Maximizing conversion of electrical current into light output, and efficiently dissipating any residual heat, are design hallmarks of Lumencor’s solid state illumination technology. This has significant consequences for the liquid light guides used to couple light output into microscopes and other bioanalytical instruments. Repeated heating and cooling of liquid light guides can eventually lead to deterioration and lower light throughput.
Thermal image of liquid light guide tips immediately after removal from white light source output ports following running for 30 minutes at 100% output. The temperature markings indicated by the red and blue crosses show the highest and lowest temperature locations in the image ﬁeld.
Thermal imaging effectively demonstrates that a liquid light guide connected to a SOLA SE 365 light engine® undergoes minimal heating under normal operating conditions compared to a light guide coupled to an incandescent metal halide light source. So, not only does the SOLA light engine last longer, its liquid light guide does, too. Like other high-performance optical components, liquid light guides require careful handling. For extra protection against accidental damage, we have recently added a 3 mm-diameter liquid light guide with a stainless steel outer jacket (10-10589) to our range of light engine accessories.
Many microscopy core laboratory managers still spend more time than they would like to on the onerous task of replacing mercury bulbs. Furthermore, as shown in the table below, the time and material costs of frequent bulb replacements can make a sizable dent in the facility’s annual operating budget.
Replacing a mercury source with a SOLA SM light engine® will not only bring an end to bulb replacement chores, but in just over two years, the modest capital investment will have been recouped in saved operating costs. And the SOLA SM light engine will still have about 80% of its 20,000–hour design lifetime left to run. It’s an excellent investment in a brighter future.
Many applications in life sciences and beyond benefit from the integration of spectral, temporal and spatial control of light output provided by Lumencor light engines®. A glance at some recent research publications provides insight into the diversity of these applications.
Optogenetics: Not Just for Neurons
Although optogenetic stimulation and inhibition are most often used to modulate neuronal function, there are emerging applications in other areas of biomedical research as well. Here are three examples:
1. Protein–protein interactions
Researchers from Stanford University described the use of Arabidopsis thaliana cryptochrome 2 (CRY2) photodimerization with its partner protein CIB1 to control the kinesin-mediated intracellular distribution of mitochondria, peroxisomes and lysosomes. CRY2–CIB1 dimerization was initiated using 200-ms light pulses from a SOLA SE Light Engine®.
2. Developmental biology
Mutations in genes encoding potassium channels expressed during embryonic development result in anomalous craniofacial morphogenesis. Adams and co-workers used optogenetic stimulation and inhibition of transmembrane potassium flux driven by a SPECTRA light engine® to demonstrate that the spatial distribution of membrane potentials ultimately controls the development of craniofacial anomalies in Xenopus embryos.
3. Calcium signaling
Researchers at the University of Pennsylvania describe optogenetic control of calcium oscillations in HeLa cells via expression of the photosensitive G protein-coupled receptor melanopsin. They used a SPECTRA X light engine® for photostimulation of melanopsin at 470 nm and also for excitation of the intracellular Ca2+ indicator X-rhod-1 at 570 nm.
Expansion microscopy (ExM) is a new technique that enables super-resolution microscopy with conventional widefield microscopes by physically expanding the specimen, bringing sub-resolution structures into the diffraction limited resolution range. Boyden and co-workers used a SPECTRA X light engine for validation of ExM on cells and tissues with multicolor immunofluorescence and fluorescent protein labeling.

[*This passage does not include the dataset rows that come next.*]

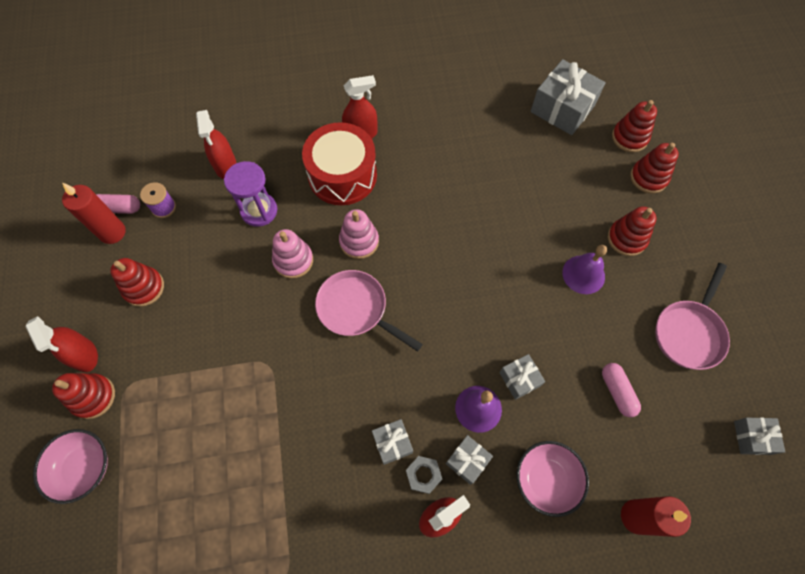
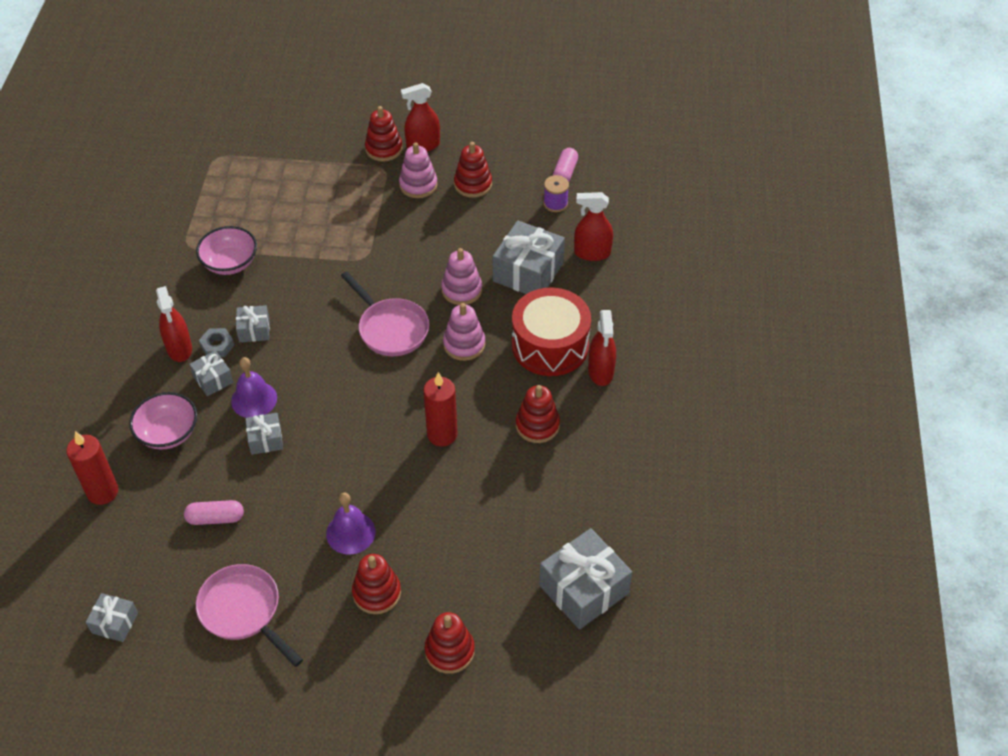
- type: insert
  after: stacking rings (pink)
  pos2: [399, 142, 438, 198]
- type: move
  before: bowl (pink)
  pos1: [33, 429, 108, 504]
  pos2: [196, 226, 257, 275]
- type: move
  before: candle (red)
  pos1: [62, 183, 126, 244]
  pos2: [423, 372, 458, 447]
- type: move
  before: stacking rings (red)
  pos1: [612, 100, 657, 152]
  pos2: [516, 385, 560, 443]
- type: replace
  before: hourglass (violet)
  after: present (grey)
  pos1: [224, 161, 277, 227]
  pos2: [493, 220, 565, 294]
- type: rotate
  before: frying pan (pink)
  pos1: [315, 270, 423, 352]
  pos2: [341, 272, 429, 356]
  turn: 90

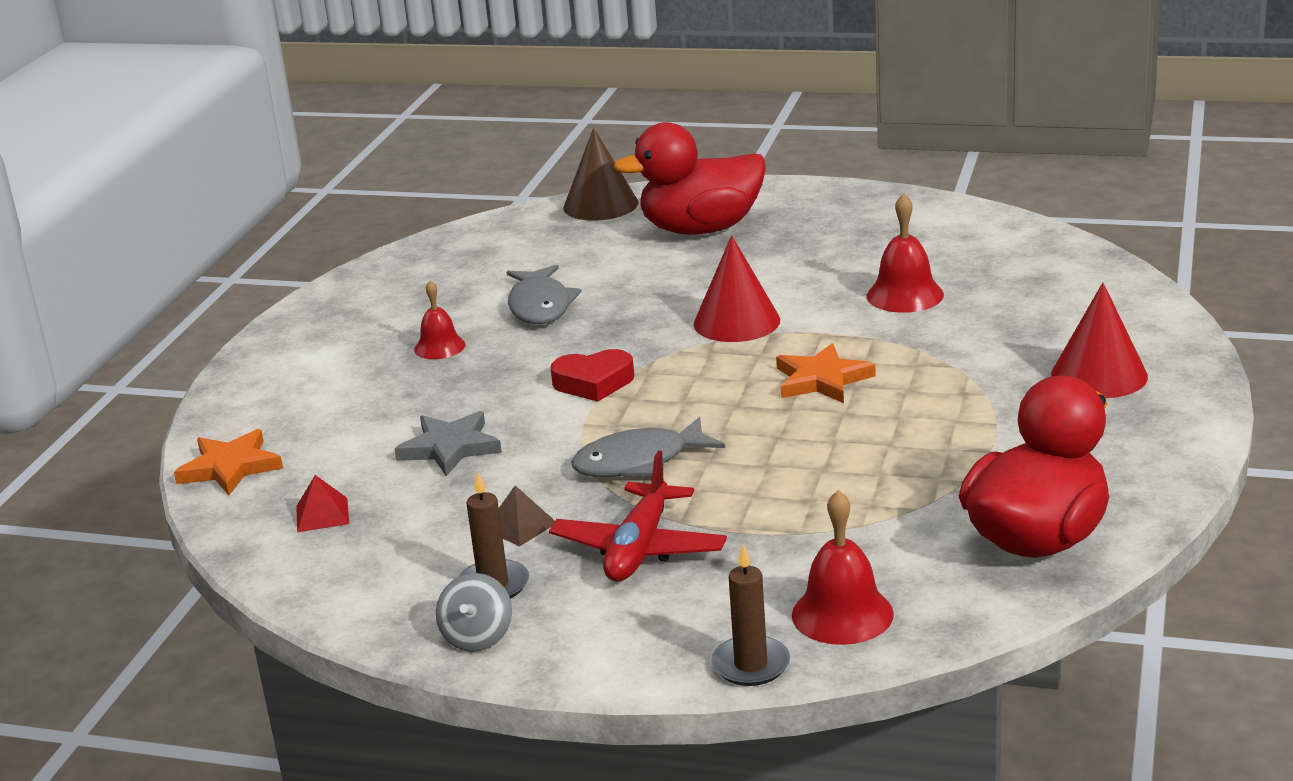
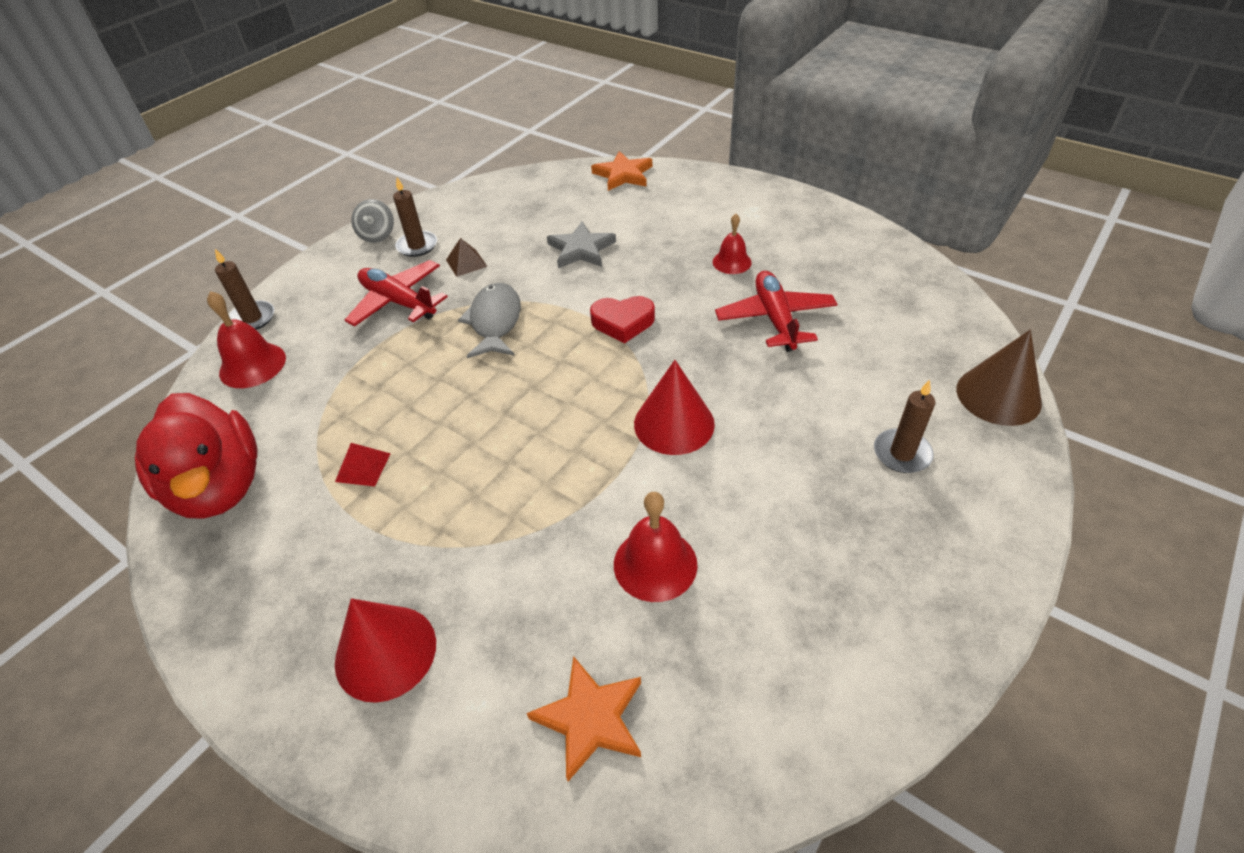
- type: move
  before: pyramid (red)
  pos1: [296, 475, 349, 532]
  pos2: [335, 443, 391, 486]
- type: move
  before: five-pointed star (orange)
  pos1: [776, 343, 876, 403]
  pos2: [527, 656, 641, 781]
- type: replace
  before: toy fish (grey)
  after: toy plane (red)
  pos1: [506, 265, 582, 324]
  pos2: [715, 271, 837, 352]
- type: replace
  before: rubber duck (red)
  after: candle (dark brown)
  pos1: [613, 122, 766, 235]
  pos2: [874, 380, 935, 473]
- type: rotate
  before: whirligig (grey)
  pos1: [436, 573, 512, 652]
  pos2: [351, 199, 394, 243]
  turn: -120
- type: rotate
  before: love heart (red)
  pos1: [551, 349, 634, 401]
  pos2: [590, 296, 655, 344]
  turn: -105

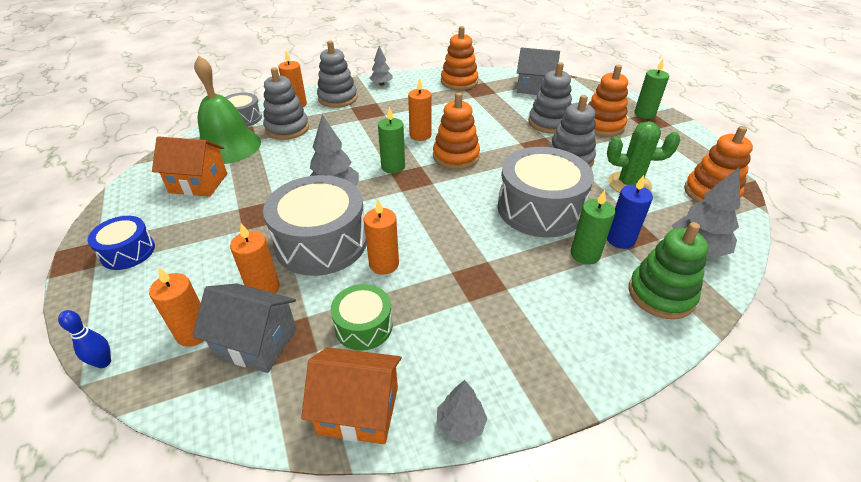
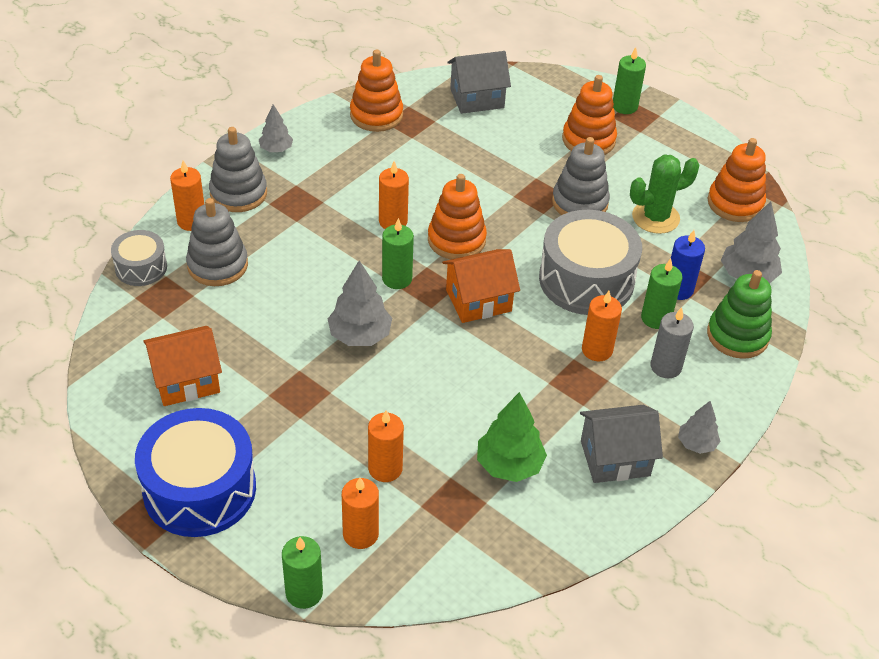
- type: delete
  before: school bell (green)
  pos1: [194, 56, 261, 164]
- type: delete
  before: drum (grey)
  pos1: [263, 175, 367, 276]
- type: delete
  before: stacking rings (grey)
  pos1: [528, 62, 572, 134]
- type: insert
  after: candle (grey)
  pos2: [651, 307, 694, 378]
- type: move
  before: cottage (grey)
  pos1: [193, 283, 296, 373]
  pos2: [580, 405, 663, 483]
- type: move
  before: cottage (orange)
  pos1: [301, 347, 402, 444]
  pos2: [442, 249, 520, 323]
- type: move
  before: candle (orange)
  pos1: [364, 199, 399, 274]
  pos2: [582, 291, 622, 361]
- type: move
  before: fir tree (grey)
  pos1: [436, 380, 487, 443]
  pos2: [678, 401, 720, 454]
- type: replace
  before: tenpin (royal blue)
  after: candle (green)
  pos1: [58, 310, 111, 368]
  pos2: [282, 536, 323, 609]
- type: replace
  before: drum (green)
  after: fir tree (green)
  pos1: [331, 284, 393, 351]
  pos2: [477, 392, 547, 482]
- type: resize
  before: drum (royal blue)
  pos1: [88, 216, 155, 270]
  pos2: [135, 408, 256, 537]
  scale: 1.88

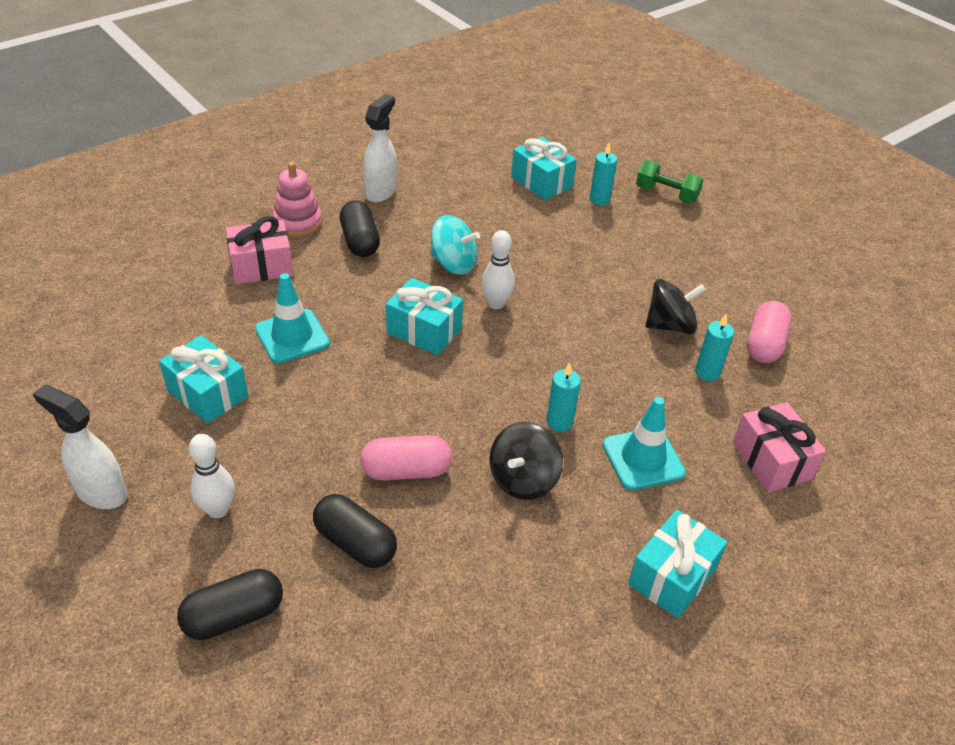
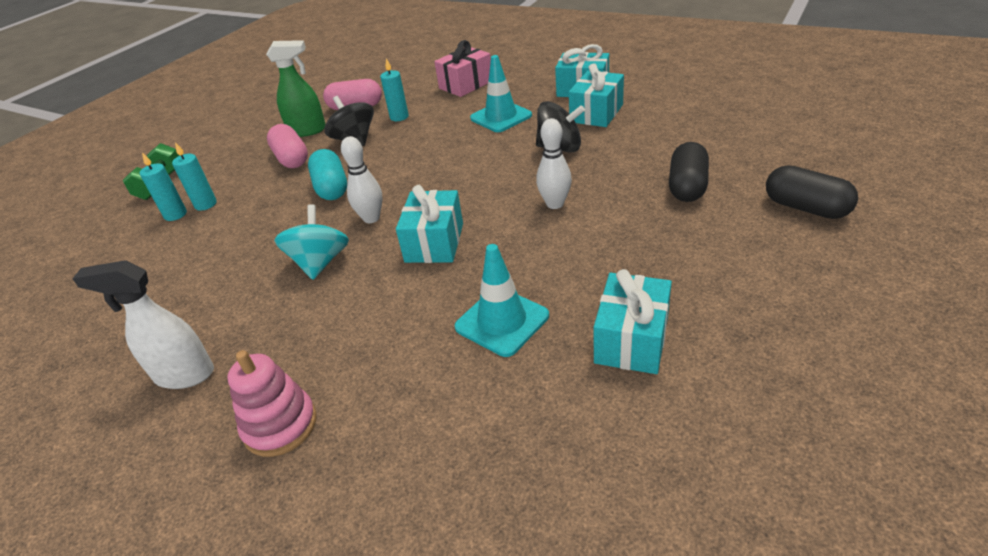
- type: delete
  before: spray cleaner (snow-white)
  pos1: [33, 385, 127, 509]
- type: delete
  before: present (pink)
  pos1: [226, 216, 293, 284]
- type: delete
  before: pill shape (ebony)
  pos1: [340, 201, 380, 257]
- type: insert
  after: spray cleaner (green)
  pos2: [266, 40, 325, 137]
- type: insert
  after: pill shape (aqua)
  pos2: [308, 149, 347, 200]
- type: move
  before: tenpin (snow-white)
  pos1: [189, 434, 235, 518]
  pos2: [536, 118, 572, 209]
- type: move
  before: pill shape (pink)
  pos1: [360, 435, 452, 481]
  pos2: [267, 124, 308, 168]
- type: move
  before: present (aqua)
  pos1: [511, 137, 577, 200]
  pos2: [569, 63, 624, 127]
- type: move
  before: candle (aqua)
  pos1: [547, 362, 581, 432]
  pos2: [172, 142, 217, 211]

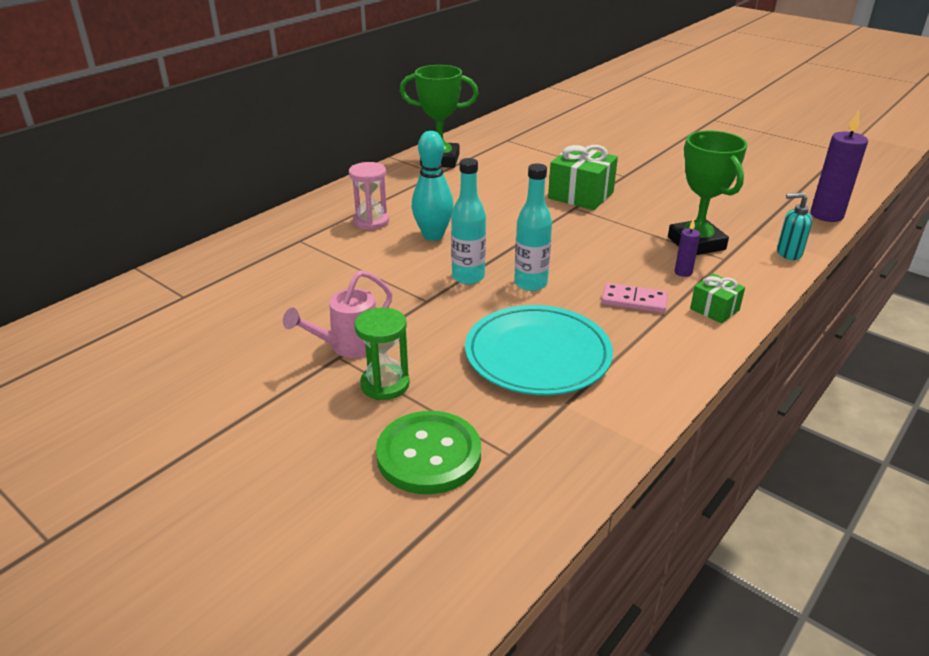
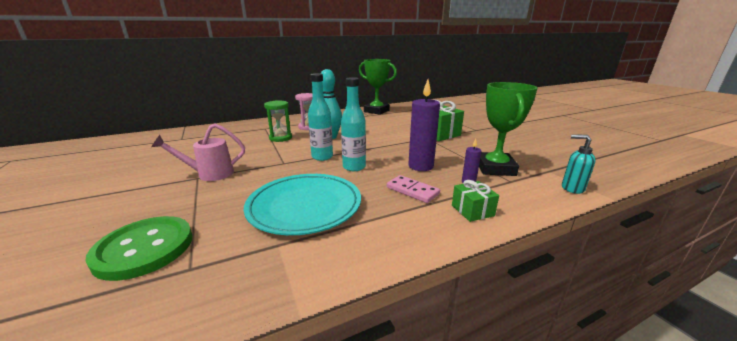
- type: move
  before: hourglass (green)
  pos1: [354, 307, 410, 400]
  pos2: [264, 101, 292, 142]
- type: move
  before: candle (violet)
  pos1: [810, 110, 868, 222]
  pos2: [408, 80, 440, 171]

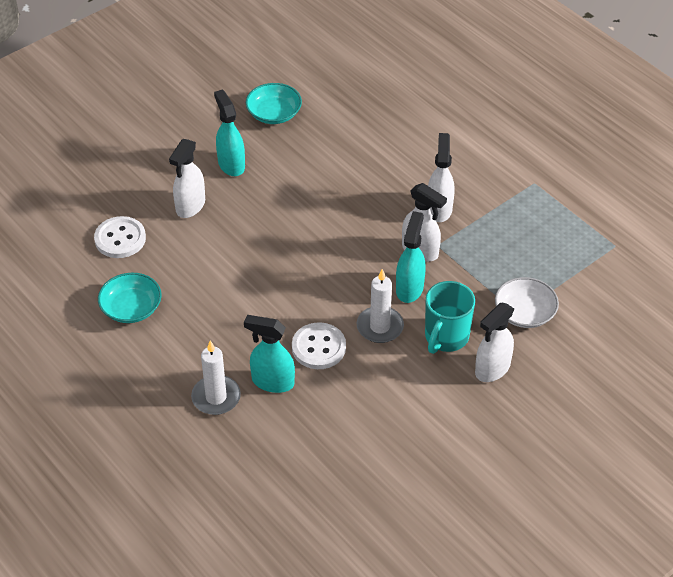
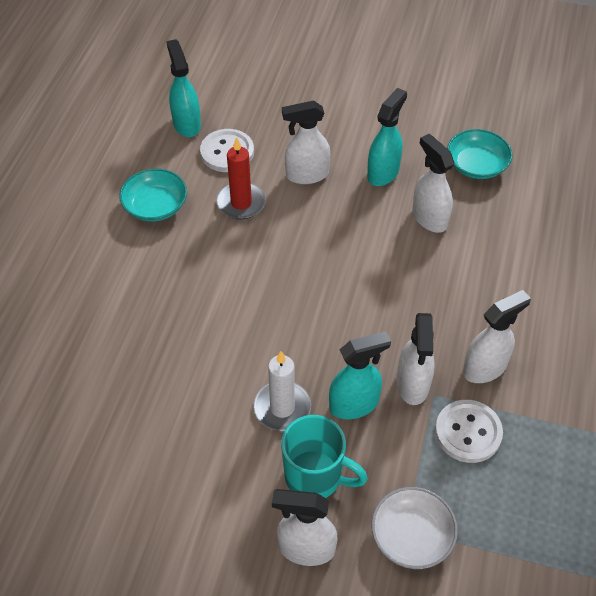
- type: delete
  before: candle (snow-white)
  pos1: [191, 341, 241, 415]
- type: insert
  after: candle (red)
  pos2: [216, 137, 266, 220]
- type: insert
  after: spray cleaner (snow-white)
  pos2: [412, 134, 454, 233]
- type: move
  before: spray cleaner (aqua)
  pos1: [244, 315, 295, 393]
  pos2: [167, 39, 201, 137]
- type: move
  before: shirt button (snow-white)
  pos1: [292, 322, 346, 369]
  pos2: [435, 400, 503, 463]
- type: rotate
  before: mug (aqua)
  pos1: [425, 281, 475, 354]
  pos2: [281, 415, 368, 498]
  turn: -150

Intraoperative 5-aminolevulinic acid (ALA)-induced protoporphyrin IX fluorescence imaging provides margin definition to guide the surgical removal of tumors. However, the measured fluorescence signal is distorted by light scattering and tissue autofluorescence, potentially compromising complete tumor excision. Sibai and co-workers describe implementation of spatial frequency domain imaging (SFDI) using structured illumination from a SPECTRA X light engine coupled to a digital micromirror device (DMD) to generate spectral maps of tissue optical properties, which are then applied on a pixel-by-pixel basis to correct the measured fluorescence image.
Artificial photosynthesis is the process of converting sunlight into fuels by photochemical splitting of water into oxygen and hydrogen or reduction of CO2 to carbon-based fuels. In pursuit of this objective, dye-sensitized photoelectrosynthesis cells (DSPEC), in which a wide band-gap, nanoparticle oxide film, typically TiO2, is derivatized with surface-bound molecular assemblies for light absorption and catalysis are currently under active development. Researchers from the University of North Carolina at Chapel Hill recently described a second-generation DSPEC that achieves greatly enhanced visible-light–driven water splitting efficiencies. Performance evaluation was carried out using 445 nm light output from a SPECTRA light engine.